Protesters calling themselves Occupy LSX (?) have set up shop outside St Paul’s Cathedral in London after failing to disrupt the London Stock Exchange (LSE). It wouldn’t have mattered if they did – the trading floor vanished years ago when the exchange embraced technology and went screen-based, and the LSE Group is far too savvy an organization to have a single point of failure.

Still, even if they did somehow disrupt the operation of the server-racks contained deep within Paternoster Square – and the service didn’t fail over to other datacentres including Milan – then alternative venues such as BATS, Chi-X and Turquoise would take up the slack. Between them, these slim outfits see more volume than the LSE – yet BATS itself probably employs less people than the LSE’s canteen.
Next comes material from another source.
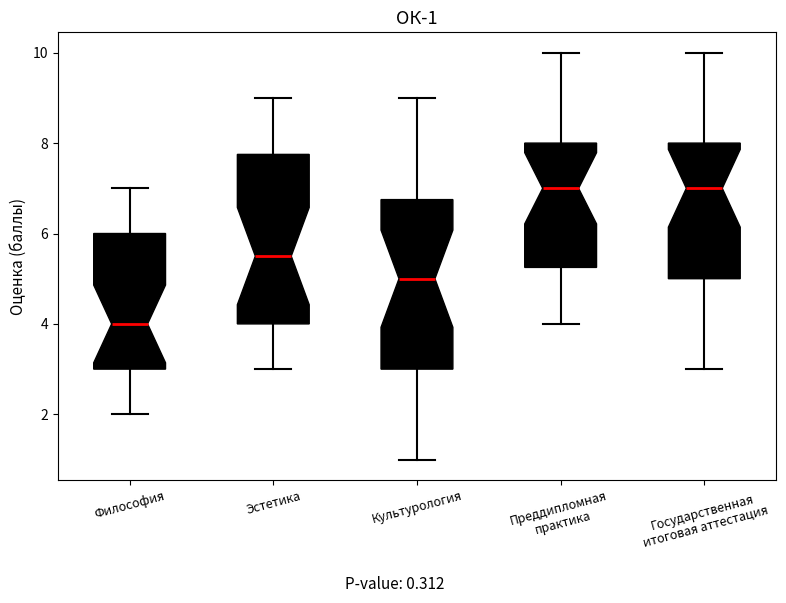

Where does the median line of the box for Преддипломная практика sit on the y-axis? The values are not printed on the chart, so give them approximately, as read against the axis.

7.0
It’s an odd day when pseudo-Marxist protesters and the free market align to hurry the demise of an old business model and replace it with a leaner, nimbler and more efficient alternative – but however curious the alliance, it’s Joseph Schumpeter’s creative destruction at work: the same force for rapid progress that has seen Apple’s stock increase by 400% since the fall of Lehman, whereas RIM has lost 85% of its value.

I wonder whether the protesters appreciate their contribution to industry’s advancement?